Шелест листвы раздастся уже за спиной; ты почувствуешь, как пружинят под ногами распластанные по земле ветки, и босые ступни выдавят из травы холодную сырость, как рядом прошуршит кто-то невидимый, заставив твое тело вздрогнуть и онеметь от страха, шершавость стволов согреет ладони, а стебли крапивы, вытягиваясь ввысь, укажут направление, в котором нужно искать небо; и даже грохот колес проезжающей электрички – толстый луч прожектора, горящие окна и принесенный с коротким порывом ветра кислый запах вагонов – не явится чем-то чужеродным и извне, но словно сам пустырь время от времени рождает новые формы самого себя.
Синева войдет в тебя, и ты сам станешь пустырем: притаившимся, недружелюбным, выжидающим, потусторонним, надвластным. Но, став им, ты не поймешь, что это есть всего лишь пародия на пустырь, смешная и жалкая – картонное пугало, склеенное вызвать визг на детском утреннике и которое размокнет и размажется красками от первого грибного дождя. Ты не поймешь, что пустырь раздавил тебя. Позволив дотронуться до его силы, он тем самым отнял ту крохотную и слабенькую идею, под которой ты так глупо кичился собственным я, когда впервые осмелился бросить испытующий взгляд в сторону матовой синевы. Ты не заметишь, что синева расщепила тебя на бесконечное множество мельчайших пустырей, а видимое тобою тело – это всего-навсего два световых потока, ещё пока идущих навстречу друг другу: один – от несуществующей плоти, другой – от потухшего сознания. Вот такая она – непроглядная синева, что начинается сразу за шоссе и стоит вокруг магазина. Пористая синева. Не хотите на неё взглянуть?»

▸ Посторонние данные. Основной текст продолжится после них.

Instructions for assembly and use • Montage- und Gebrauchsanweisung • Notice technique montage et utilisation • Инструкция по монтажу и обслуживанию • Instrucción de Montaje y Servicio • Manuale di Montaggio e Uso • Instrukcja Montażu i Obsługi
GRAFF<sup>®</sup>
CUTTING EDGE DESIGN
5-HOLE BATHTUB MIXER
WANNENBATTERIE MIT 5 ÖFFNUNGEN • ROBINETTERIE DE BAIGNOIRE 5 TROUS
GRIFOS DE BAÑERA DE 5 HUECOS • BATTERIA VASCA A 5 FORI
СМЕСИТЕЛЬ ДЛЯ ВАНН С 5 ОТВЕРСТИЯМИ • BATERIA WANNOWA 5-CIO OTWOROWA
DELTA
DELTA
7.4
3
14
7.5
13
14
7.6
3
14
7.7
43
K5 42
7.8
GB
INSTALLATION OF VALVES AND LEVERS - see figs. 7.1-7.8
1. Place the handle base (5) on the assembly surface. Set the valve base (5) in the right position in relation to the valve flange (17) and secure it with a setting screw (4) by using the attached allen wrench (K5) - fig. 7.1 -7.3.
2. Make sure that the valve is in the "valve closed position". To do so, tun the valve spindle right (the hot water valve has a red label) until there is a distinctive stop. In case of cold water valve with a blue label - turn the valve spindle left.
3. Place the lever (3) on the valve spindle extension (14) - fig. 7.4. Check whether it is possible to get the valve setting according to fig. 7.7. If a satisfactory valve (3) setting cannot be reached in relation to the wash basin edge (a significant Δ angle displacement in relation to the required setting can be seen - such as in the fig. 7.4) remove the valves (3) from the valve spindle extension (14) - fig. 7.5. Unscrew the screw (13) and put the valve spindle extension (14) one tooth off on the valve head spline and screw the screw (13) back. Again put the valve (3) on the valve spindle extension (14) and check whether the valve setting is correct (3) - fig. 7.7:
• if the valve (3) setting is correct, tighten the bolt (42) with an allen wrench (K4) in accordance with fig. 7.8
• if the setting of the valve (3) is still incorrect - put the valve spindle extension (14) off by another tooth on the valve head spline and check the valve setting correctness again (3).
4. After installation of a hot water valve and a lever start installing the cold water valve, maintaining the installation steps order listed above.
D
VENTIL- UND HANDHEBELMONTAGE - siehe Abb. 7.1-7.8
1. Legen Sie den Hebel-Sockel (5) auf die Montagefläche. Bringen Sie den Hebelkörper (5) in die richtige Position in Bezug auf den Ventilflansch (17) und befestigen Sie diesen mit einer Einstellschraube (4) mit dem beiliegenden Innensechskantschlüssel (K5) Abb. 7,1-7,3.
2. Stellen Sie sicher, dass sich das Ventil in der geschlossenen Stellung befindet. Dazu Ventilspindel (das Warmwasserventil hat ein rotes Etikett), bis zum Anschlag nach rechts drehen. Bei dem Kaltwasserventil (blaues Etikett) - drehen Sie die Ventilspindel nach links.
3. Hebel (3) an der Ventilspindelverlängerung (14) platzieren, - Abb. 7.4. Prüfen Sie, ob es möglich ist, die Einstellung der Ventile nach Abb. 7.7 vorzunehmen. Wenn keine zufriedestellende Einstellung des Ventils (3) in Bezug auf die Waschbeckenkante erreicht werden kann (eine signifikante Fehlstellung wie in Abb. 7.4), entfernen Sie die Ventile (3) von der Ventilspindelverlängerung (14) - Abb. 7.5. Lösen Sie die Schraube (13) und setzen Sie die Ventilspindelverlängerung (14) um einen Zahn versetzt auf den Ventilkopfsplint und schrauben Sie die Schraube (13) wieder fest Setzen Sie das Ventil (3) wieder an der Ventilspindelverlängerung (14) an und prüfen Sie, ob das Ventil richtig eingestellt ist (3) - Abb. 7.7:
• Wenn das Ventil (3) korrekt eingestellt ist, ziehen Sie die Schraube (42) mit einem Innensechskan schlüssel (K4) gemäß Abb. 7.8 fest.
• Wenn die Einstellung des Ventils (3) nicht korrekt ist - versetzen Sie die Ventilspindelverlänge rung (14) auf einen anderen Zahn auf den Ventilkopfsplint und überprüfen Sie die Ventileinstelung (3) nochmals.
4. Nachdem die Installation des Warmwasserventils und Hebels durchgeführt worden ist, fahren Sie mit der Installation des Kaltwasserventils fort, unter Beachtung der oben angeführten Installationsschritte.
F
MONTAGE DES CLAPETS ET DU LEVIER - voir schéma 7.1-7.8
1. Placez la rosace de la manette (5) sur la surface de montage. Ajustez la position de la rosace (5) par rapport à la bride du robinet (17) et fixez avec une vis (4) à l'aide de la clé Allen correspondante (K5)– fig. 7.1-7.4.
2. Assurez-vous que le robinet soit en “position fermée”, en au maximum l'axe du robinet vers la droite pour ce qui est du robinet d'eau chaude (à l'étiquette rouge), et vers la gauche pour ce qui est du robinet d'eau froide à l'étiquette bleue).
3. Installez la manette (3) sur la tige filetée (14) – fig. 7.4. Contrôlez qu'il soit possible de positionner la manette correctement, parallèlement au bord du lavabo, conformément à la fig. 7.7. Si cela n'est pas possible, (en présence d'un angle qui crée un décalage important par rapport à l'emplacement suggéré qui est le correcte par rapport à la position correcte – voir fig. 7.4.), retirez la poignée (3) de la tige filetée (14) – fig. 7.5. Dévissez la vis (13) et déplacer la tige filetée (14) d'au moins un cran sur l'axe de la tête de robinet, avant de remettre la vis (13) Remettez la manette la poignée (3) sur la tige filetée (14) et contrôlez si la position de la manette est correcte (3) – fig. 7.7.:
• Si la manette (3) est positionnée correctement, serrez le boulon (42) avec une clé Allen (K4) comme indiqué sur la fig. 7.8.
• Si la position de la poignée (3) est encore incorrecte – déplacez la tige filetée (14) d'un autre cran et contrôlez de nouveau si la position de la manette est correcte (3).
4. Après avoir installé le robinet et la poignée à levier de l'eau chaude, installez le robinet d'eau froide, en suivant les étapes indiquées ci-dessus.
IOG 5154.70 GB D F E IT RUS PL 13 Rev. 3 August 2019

«Не хочу», – отказался бы мужчина от возможности взглянуть на пустырь.
«Нет», – ответил бы он, ближе придвинувшись к столу.
«А всё-таки вы посмотрите вправо, и вы увидите, что там совершенно нет ничего жёлтого. Никакого намёка на жёлтое. Я бы даже сказал: там всё анти-жёлтое. Буквально, полная противоположность жёлтому. Другое дело, если бы на небе была луна или звёзды, тогда, пожалуйста, тогда конечно – можно было говорить о жёлтом. Но сегодня нет ни луны, ни звезд. Так как?»
«Жёлтое. Всё жёлтое. И дорога, и магазин, и пустырь – они жёлтые. И позади меня тоже всё жёлтое. Округло жёлтое. Мягкая, всепроникающая желтизна».
«Ну, уж это извините меня!» – возмутились бы ему на такой ответ. – «Это уж ни в какие ворота не лезет! И позади вас всё жёлтое?! Да ещё не просто жёлтое, а округлое и мягкое…»
«Усыпляющее…»
«Здрасте – пожалуйста! Ещё и усыпляющее…»
«Жаркое, как солнечный удар».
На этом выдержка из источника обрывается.